West Valley-East Valley football games quickly began contributing to its new “rival” status. The air surrounding the game became electric and opposing sidelines thrilled at the chance to taunt each other across the field.

But that “electric” atmosphere was nothing to what last week’s WV-EV rivalry game generated.

To say I have never seen anything like it adds a whole new level to the term “understatement.”

The game was scheduled to be played at East Valley, and indeed it kicked off there.

Rivalry games can occasionally create a super-heated fan or three, but Friday night it was an overheated transformer that added too much buzz to the night air.

Officials pulled everyone off the field early in the second quarter for safety reasons. After a quick discussion about options for completing the game at EV, everyone piled into cars and buses and headed over to West Valley to finish the game.
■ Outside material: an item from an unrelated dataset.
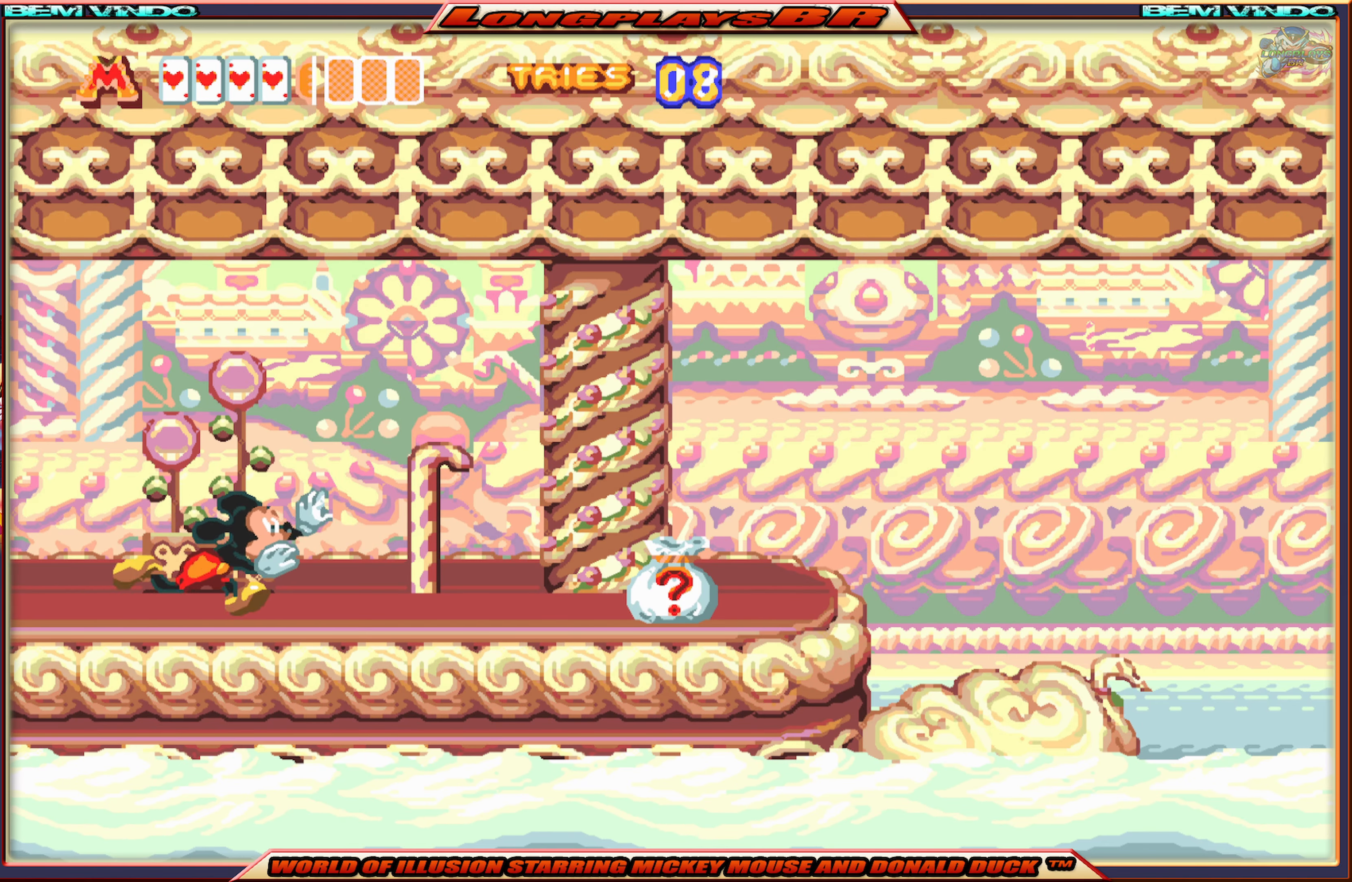
{"buttons": ["X", "DPAD_RIGHT"], "events": []}
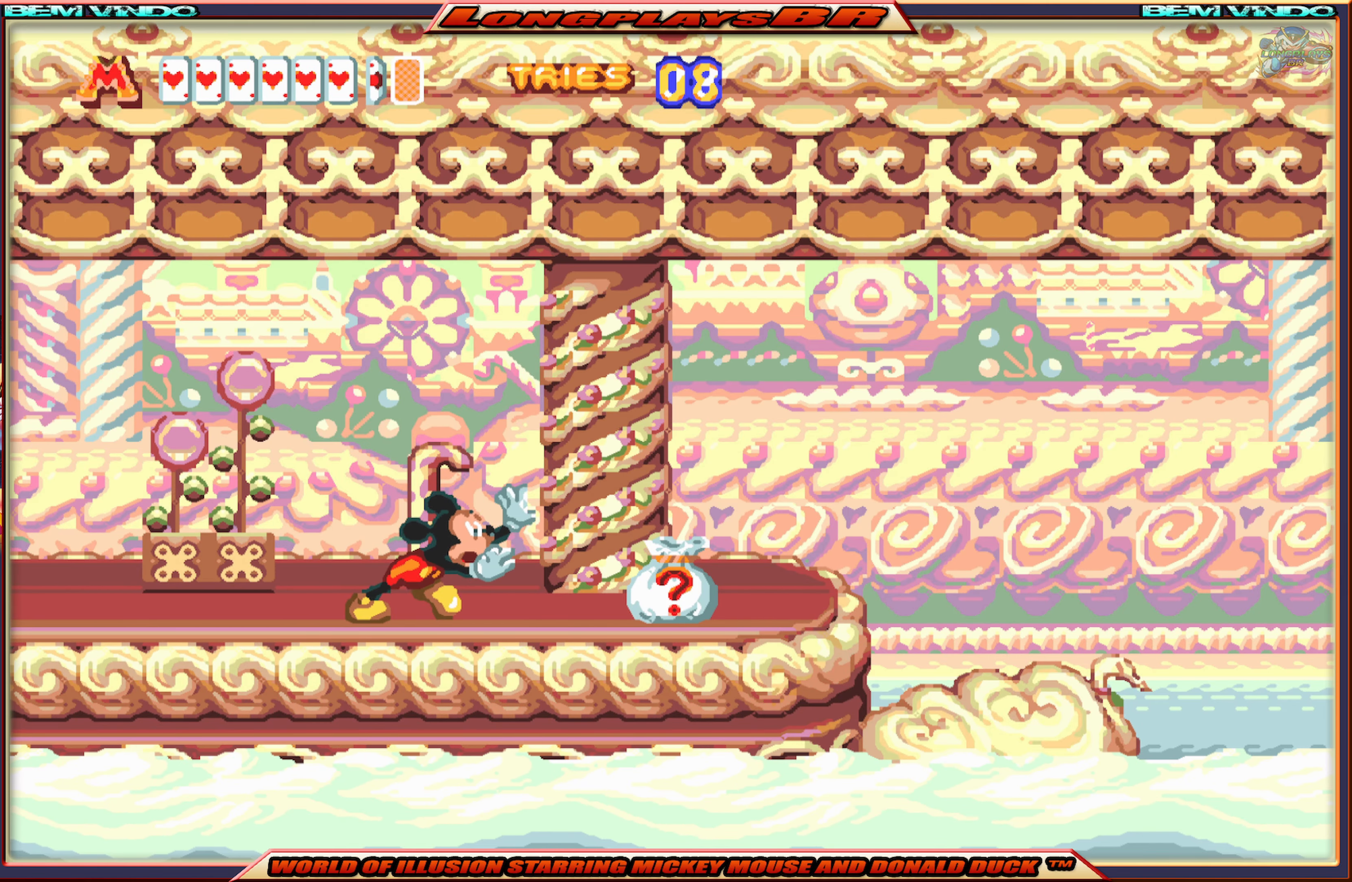
{"buttons": ["X"], "events": [[417, "DPAD_RIGHT", "up"]]}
A few quick cellphone calls rallied the troops at WV and the game played itself out – just a couple hours later than originally scheduled.

Spokesman-Review writer Jim Allen dubbed it a “Trent Avenue Twin Bill.”

The fact that West Valley won the game, 30-13, will eventually get lost to the fuzziness of long-term memory cells, but there will always be the legend of the 2015 game and how everyone pitched in to make it work.

It’s the kind of story Rich Clark would have loved to tell his students. And oh, how he would have loved the telling.